>> start

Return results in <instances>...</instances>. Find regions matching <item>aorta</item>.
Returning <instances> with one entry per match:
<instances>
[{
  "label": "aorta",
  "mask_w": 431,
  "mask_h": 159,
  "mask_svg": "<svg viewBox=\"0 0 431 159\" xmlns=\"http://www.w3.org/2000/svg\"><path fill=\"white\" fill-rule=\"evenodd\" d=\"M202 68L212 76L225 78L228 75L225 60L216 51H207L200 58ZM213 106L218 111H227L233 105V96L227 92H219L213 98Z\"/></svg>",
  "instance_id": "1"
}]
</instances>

>> end

### [WHAT TO WORK ON]
Copy the entry above character for character, with nothing changed.

### [COMPLETED TASK]
Return results in <instances>...</instances>. Find regions matching <item>aorta</item>.
Returning <instances> with one entry per match:
<instances>
[{
  "label": "aorta",
  "mask_w": 431,
  "mask_h": 159,
  "mask_svg": "<svg viewBox=\"0 0 431 159\" xmlns=\"http://www.w3.org/2000/svg\"><path fill=\"white\" fill-rule=\"evenodd\" d=\"M202 68L212 76L225 78L228 75L225 60L216 51H207L200 58ZM213 106L218 111H227L233 105V96L227 92H219L213 98Z\"/></svg>",
  "instance_id": "1"
}]
</instances>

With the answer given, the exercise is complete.